EXERCISE PROMPT: Would you please give every entry again exactly, without the pictures?

──────────

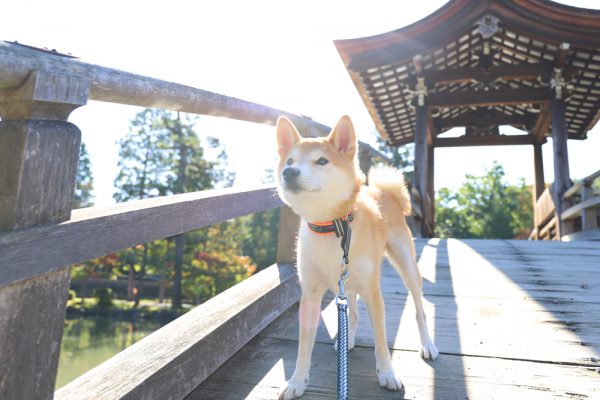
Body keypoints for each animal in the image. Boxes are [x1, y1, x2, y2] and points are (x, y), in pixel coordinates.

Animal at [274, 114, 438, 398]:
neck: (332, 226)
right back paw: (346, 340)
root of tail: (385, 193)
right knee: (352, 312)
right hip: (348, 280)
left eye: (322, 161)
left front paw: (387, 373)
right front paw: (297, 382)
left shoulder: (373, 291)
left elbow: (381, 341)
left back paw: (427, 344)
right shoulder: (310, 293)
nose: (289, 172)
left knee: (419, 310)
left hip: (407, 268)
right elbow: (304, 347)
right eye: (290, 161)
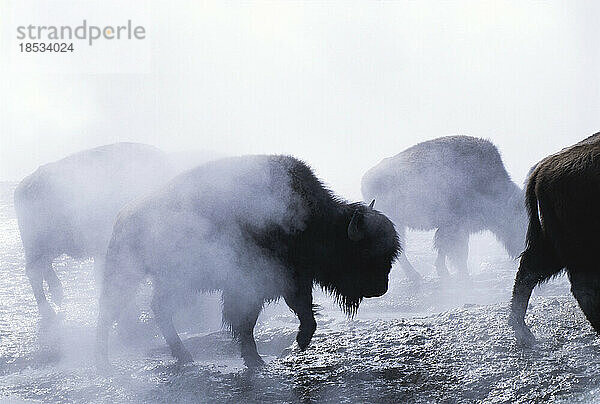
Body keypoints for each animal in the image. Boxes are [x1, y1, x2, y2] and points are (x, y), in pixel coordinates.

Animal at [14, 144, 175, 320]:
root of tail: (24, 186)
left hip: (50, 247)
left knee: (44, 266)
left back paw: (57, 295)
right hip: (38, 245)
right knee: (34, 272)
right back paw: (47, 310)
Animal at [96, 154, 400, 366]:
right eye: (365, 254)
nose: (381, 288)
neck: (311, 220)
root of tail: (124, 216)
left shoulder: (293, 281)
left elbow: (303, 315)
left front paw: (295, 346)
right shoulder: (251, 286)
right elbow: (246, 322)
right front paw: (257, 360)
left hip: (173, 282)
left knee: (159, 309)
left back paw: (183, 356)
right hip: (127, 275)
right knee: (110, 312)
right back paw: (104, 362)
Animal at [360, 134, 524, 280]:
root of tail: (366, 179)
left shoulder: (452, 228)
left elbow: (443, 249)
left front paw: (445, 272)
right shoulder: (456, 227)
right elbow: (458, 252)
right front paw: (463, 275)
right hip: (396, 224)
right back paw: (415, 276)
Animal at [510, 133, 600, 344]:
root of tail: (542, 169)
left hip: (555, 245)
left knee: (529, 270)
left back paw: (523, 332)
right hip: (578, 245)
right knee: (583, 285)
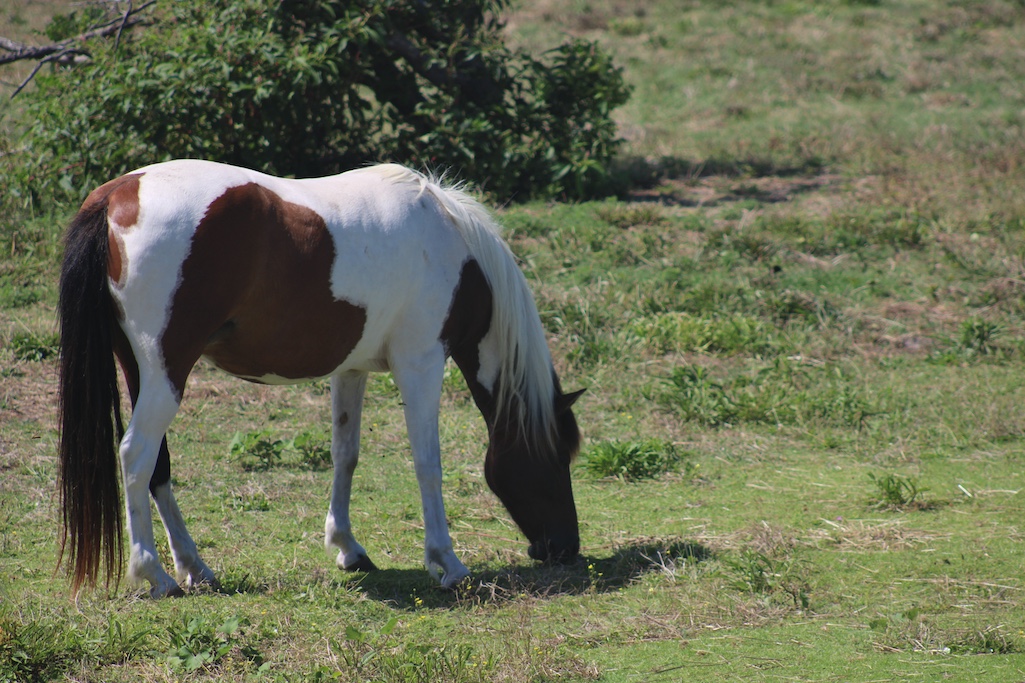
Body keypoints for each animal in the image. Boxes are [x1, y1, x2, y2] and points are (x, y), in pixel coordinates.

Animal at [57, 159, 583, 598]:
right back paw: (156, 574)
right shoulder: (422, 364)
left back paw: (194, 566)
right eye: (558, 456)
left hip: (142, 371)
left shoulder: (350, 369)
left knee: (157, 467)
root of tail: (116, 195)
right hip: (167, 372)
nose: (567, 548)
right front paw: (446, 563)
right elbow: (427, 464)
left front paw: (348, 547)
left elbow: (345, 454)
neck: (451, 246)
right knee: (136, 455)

──────────

RESPONSE AREA:
Body keypoints for each animal in the image. Boxes are [x1, y1, x2, y2] and points are (x, y), in pixel coordinates.

Animal at [274, 114, 438, 398]:
neck: (332, 226)
right back paw: (346, 340)
root of tail: (385, 193)
right knee: (352, 312)
right hip: (348, 280)
left eye: (322, 161)
left front paw: (387, 373)
right front paw: (297, 382)
left shoulder: (373, 291)
left elbow: (381, 341)
left back paw: (427, 344)
right shoulder: (310, 293)
nose: (289, 172)
left knee: (419, 310)
left hip: (407, 268)
right elbow: (304, 347)
right eye: (290, 161)
Body keypoints for each animal in the image. Boxes are [x1, y1, x2, y2] and points are (x, y), in pixel coordinates.

Animal at [14, 144, 175, 320]:
root of tail: (24, 186)
left hip: (50, 247)
left knee: (44, 266)
left back paw: (57, 295)
right hip: (38, 245)
right knee: (34, 272)
right back paw: (47, 310)
Animal at [96, 154, 400, 366]:
right eye: (365, 254)
nose: (381, 288)
neck: (311, 220)
root of tail: (124, 216)
left shoulder: (293, 281)
left elbow: (303, 315)
left front paw: (295, 346)
right shoulder: (251, 286)
right elbow: (246, 322)
right front paw: (257, 360)
left hip: (173, 282)
left knee: (159, 309)
left back paw: (183, 356)
right hip: (127, 275)
right knee: (110, 312)
right back paw: (104, 362)
Animal at [360, 134, 524, 280]:
root of tail: (366, 179)
left shoulder: (452, 228)
left elbow: (443, 249)
left front paw: (445, 272)
right shoulder: (456, 227)
right elbow: (458, 252)
right front paw: (463, 275)
right hip: (396, 224)
right back paw: (415, 276)
Animal at [510, 133, 600, 344]:
root of tail: (542, 169)
left hip: (555, 245)
left knee: (529, 270)
left back paw: (523, 332)
right hip: (578, 245)
right knee: (583, 285)
Body keypoints for each animal in the image. Boxes are [x1, y1, x2, y2] and points are (x, y), in pixel coordinates.

Animal at [57, 159, 583, 598]:
right back paw: (156, 574)
right shoulder: (422, 364)
left back paw: (194, 566)
right eye: (558, 456)
left hip: (142, 371)
left shoulder: (350, 369)
left knee: (157, 467)
root of tail: (116, 195)
right hip: (167, 372)
nose: (567, 548)
right front paw: (446, 563)
right elbow: (427, 464)
left front paw: (348, 547)
left elbow: (345, 454)
neck: (451, 246)
right knee: (136, 455)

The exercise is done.